# Supplied records start
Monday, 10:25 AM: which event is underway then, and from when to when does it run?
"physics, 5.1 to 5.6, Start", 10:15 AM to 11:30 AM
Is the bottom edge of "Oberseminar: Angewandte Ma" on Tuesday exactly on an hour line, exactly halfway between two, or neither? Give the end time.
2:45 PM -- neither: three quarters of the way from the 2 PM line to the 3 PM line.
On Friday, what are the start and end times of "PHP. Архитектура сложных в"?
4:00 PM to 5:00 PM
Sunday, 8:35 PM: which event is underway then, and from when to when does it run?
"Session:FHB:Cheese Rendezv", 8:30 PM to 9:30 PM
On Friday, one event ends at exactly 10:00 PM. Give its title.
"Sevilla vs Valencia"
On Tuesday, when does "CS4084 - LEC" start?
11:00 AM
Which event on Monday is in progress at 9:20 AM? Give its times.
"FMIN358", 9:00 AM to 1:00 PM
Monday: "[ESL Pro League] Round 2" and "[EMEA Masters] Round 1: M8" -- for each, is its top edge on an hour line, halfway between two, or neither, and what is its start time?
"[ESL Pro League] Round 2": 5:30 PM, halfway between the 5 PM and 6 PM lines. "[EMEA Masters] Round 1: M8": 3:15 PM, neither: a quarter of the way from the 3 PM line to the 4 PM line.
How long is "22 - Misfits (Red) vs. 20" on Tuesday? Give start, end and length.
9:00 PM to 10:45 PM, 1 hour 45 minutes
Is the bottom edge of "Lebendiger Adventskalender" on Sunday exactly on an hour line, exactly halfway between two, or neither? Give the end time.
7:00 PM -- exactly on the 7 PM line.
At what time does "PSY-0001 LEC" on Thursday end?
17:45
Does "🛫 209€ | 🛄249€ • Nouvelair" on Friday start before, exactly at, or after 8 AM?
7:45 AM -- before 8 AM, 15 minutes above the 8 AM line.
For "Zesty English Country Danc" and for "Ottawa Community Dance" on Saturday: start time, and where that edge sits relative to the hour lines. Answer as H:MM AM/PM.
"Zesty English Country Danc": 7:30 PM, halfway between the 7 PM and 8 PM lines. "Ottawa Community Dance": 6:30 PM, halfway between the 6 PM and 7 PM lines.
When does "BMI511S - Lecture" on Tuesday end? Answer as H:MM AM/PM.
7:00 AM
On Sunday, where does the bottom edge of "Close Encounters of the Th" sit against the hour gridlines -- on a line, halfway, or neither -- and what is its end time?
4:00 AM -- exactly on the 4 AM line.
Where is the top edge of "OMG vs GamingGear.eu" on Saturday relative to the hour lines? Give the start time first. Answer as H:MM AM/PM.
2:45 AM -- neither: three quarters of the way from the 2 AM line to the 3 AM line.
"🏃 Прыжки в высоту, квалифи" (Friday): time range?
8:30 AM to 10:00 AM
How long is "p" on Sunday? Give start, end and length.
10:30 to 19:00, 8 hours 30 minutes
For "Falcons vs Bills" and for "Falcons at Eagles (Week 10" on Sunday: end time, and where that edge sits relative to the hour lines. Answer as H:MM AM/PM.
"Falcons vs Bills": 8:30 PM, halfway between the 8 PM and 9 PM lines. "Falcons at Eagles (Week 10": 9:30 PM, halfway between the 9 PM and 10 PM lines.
# Supplied records end
#### [What this task involves]
Copy out each line of the material above word for word, from the first entry through the last.

#### [Solution to this problem]
Monday, 10:25 AM: which event is underway then, and from when to when does it run?
"physics, 5.1 to 5.6, Start", 10:15 AM to 11:30 AM
Is the bottom edge of "Oberseminar: Angewandte Ma" on Tuesday exactly on an hour line, exactly halfway between two, or neither? Give the end time.
2:45 PM -- neither: three quarters of the way from the 2 PM line to the 3 PM line.
On Friday, what are the start and end times of "PHP. Архитектура сложных в"?
4:00 PM to 5:00 PM
Sunday, 8:35 PM: which event is underway then, and from when to when does it run?
"Session:FHB:Cheese Rendezv", 8:30 PM to 9:30 PM
On Friday, one event ends at exactly 10:00 PM. Give its title.
"Sevilla vs Valencia"
On Tuesday, when does "CS4084 - LEC" start?
11:00 AM
Which event on Monday is in progress at 9:20 AM? Give its times.
"FMIN358", 9:00 AM to 1:00 PM
Monday: "[ESL Pro League] Round 2" and "[EMEA Masters] Round 1: M8" -- for each, is its top edge on an hour line, halfway between two, or neither, and what is its start time?
"[ESL Pro League] Round 2": 5:30 PM, halfway between the 5 PM and 6 PM lines. "[EMEA Masters] Round 1: M8": 3:15 PM, neither: a quarter of the way from the 3 PM line to the 4 PM line.
How long is "22 - Misfits (Red) vs. 20" on Tuesday? Give start, end and length.
9:00 PM to 10:45 PM, 1 hour 45 minutes
Is the bottom edge of "Lebendiger Adventskalender" on Sunday exactly on an hour line, exactly halfway between two, or neither? Give the end time.
7:00 PM -- exactly on the 7 PM line.
At what time does "PSY-0001 LEC" on Thursday end?
17:45
Does "🛫 209€ | 🛄249€ • Nouvelair" on Friday start before, exactly at, or after 8 AM?
7:45 AM -- before 8 AM, 15 minutes above the 8 AM line.
For "Zesty English Country Danc" and for "Ottawa Community Dance" on Saturday: start time, and where that edge sits relative to the hour lines. Answer as H:MM AM/PM.
"Zesty English Country Danc": 7:30 PM, halfway between the 7 PM and 8 PM lines. "Ottawa Community Dance": 6:30 PM, halfway between the 6 PM and 7 PM lines.
When does "BMI511S - Lecture" on Tuesday end? Answer as H:MM AM/PM.
7:00 AM
On Sunday, where does the bottom edge of "Close Encounters of the Th" sit against the hour gridlines -- on a line, halfway, or neither -- and what is its end time?
4:00 AM -- exactly on the 4 AM line.
Where is the top edge of "OMG vs GamingGear.eu" on Saturday relative to the hour lines? Give the start time first. Answer as H:MM AM/PM.
2:45 AM -- neither: three quarters of the way from the 2 AM line to the 3 AM line.
"🏃 Прыжки в высоту, квалифи" (Friday): time range?
8:30 AM to 10:00 AM
How long is "p" on Sunday? Give start, end and length.
10:30 to 19:00, 8 hours 30 minutes
For "Falcons vs Bills" and for "Falcons at Eagles (Week 10" on Sunday: end time, and where that edge sits relative to the hour lines. Answer as H:MM AM/PM.
"Falcons vs Bills": 8:30 PM, halfway between the 8 PM and 9 PM lines. "Falcons at Eagles (Week 10": 9:30 PM, halfway between the 9 PM and 10 PM lines.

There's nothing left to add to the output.